• _WHAT IS EXPECTED_: Reproduce every line of the records below verbatim, from the first record through the last.
┏━━
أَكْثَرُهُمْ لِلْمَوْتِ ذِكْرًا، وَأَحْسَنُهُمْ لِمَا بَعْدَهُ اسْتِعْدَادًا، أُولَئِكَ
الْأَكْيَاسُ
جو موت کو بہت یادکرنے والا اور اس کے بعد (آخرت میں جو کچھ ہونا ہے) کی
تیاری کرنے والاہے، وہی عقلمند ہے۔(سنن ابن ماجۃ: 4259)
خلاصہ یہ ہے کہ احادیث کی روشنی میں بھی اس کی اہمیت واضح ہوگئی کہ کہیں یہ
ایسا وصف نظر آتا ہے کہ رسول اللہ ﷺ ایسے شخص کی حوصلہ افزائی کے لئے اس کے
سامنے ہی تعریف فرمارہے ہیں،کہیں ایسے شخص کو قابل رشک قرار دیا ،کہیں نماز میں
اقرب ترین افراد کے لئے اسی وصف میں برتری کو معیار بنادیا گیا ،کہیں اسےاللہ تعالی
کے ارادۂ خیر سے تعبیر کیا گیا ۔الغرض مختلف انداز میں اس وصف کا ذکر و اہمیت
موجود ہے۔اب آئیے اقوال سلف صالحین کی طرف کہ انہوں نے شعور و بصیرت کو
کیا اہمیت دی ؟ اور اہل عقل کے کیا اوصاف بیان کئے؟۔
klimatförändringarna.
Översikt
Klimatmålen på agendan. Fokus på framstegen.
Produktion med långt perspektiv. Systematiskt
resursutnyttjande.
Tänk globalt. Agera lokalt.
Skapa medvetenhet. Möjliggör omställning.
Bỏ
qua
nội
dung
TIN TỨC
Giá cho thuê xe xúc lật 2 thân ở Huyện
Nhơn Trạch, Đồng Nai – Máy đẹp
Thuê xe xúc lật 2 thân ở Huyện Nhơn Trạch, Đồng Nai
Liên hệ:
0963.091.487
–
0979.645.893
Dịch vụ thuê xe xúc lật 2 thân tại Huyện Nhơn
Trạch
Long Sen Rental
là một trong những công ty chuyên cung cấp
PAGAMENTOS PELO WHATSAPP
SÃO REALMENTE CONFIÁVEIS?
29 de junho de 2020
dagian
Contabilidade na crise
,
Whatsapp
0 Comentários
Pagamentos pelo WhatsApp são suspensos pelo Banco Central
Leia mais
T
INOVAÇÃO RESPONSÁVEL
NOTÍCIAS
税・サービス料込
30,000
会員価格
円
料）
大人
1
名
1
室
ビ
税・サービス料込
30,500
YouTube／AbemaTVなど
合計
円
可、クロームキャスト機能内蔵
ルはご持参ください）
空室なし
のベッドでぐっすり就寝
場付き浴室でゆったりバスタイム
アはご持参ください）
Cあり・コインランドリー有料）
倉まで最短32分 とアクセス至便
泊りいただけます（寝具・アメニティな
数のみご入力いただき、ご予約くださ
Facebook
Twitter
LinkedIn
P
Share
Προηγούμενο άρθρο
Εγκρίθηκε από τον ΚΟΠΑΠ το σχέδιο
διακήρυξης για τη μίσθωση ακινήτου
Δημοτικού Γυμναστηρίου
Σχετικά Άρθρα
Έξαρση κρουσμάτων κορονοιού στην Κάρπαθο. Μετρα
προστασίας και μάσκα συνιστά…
┗━━
• _WRITTEN RESPONSE_:
أَكْثَرُهُمْ لِلْمَوْتِ ذِكْرًا، وَأَحْسَنُهُمْ لِمَا بَعْدَهُ اسْتِعْدَادًا، أُولَئِكَ
الْأَكْيَاسُ
جو موت کو بہت یادکرنے والا اور اس کے بعد (آخرت میں جو کچھ ہونا ہے) کی
تیاری کرنے والاہے، وہی عقلمند ہے۔(سنن ابن ماجۃ: 4259)
خلاصہ یہ ہے کہ احادیث کی روشنی میں بھی اس کی اہمیت واضح ہوگئی کہ کہیں یہ
ایسا وصف نظر آتا ہے کہ رسول اللہ ﷺ ایسے شخص کی حوصلہ افزائی کے لئے اس کے
سامنے ہی تعریف فرمارہے ہیں،کہیں ایسے شخص کو قابل رشک قرار دیا ،کہیں نماز میں
اقرب ترین افراد کے لئے اسی وصف میں برتری کو معیار بنادیا گیا ،کہیں اسےاللہ تعالی
کے ارادۂ خیر سے تعبیر کیا گیا ۔الغرض مختلف انداز میں اس وصف کا ذکر و اہمیت
موجود ہے۔اب آئیے اقوال سلف صالحین کی طرف کہ انہوں نے شعور و بصیرت کو
کیا اہمیت دی ؟ اور اہل عقل کے کیا اوصاف بیان کئے؟۔
klimatförändringarna.
Översikt
Klimatmålen på agendan. Fokus på framstegen.
Produktion med långt perspektiv. Systematiskt
resursutnyttjande.
Tänk globalt. Agera lokalt.
Skapa medvetenhet. Möjliggör omställning.
Bỏ
qua
nội
dung
TIN TỨC
Giá cho thuê xe xúc lật 2 thân ở Huyện
Nhơn Trạch, Đồng Nai – Máy đẹp
Thuê xe xúc lật 2 thân ở Huyện Nhơn Trạch, Đồng Nai
Liên hệ:
0963.091.487
–
0979.645.893
Dịch vụ thuê xe xúc lật 2 thân tại Huyện Nhơn
Trạch
Long Sen Rental
là một trong những công ty chuyên cung cấp
PAGAMENTOS PELO WHATSAPP
SÃO REALMENTE CONFIÁVEIS?
29 de junho de 2020
dagian
Contabilidade na crise
,
Whatsapp
0 Comentários
Pagamentos pelo WhatsApp são suspensos pelo Banco Central
Leia mais
T
INOVAÇÃO RESPONSÁVEL
NOTÍCIAS
税・サービス料込
30,000
会員価格
円
料）
大人
1
名
1
室
ビ
税・サービス料込
30,500
YouTube／AbemaTVなど
合計
円
可、クロームキャスト機能内蔵
ルはご持参ください）
空室なし
のベッドでぐっすり就寝
場付き浴室でゆったりバスタイム
アはご持参ください）
Cあり・コインランドリー有料）
倉まで最短32分 とアクセス至便
泊りいただけます（寝具・アメニティな
数のみご入力いただき、ご予約くださ
Facebook
Twitter
LinkedIn
P
Share
Προηγούμενο άρθρο
Εγκρίθηκε από τον ΚΟΠΑΠ το σχέδιο
διακήρυξης για τη μίσθωση ακινήτου
Δημοτικού Γυμναστηρίου
Σχετικά Άρθρα
Έξαρση κρουσμάτων κορονοιού στην Κάρπαθο. Μετρα
προστασίας και μάσκα συνιστά…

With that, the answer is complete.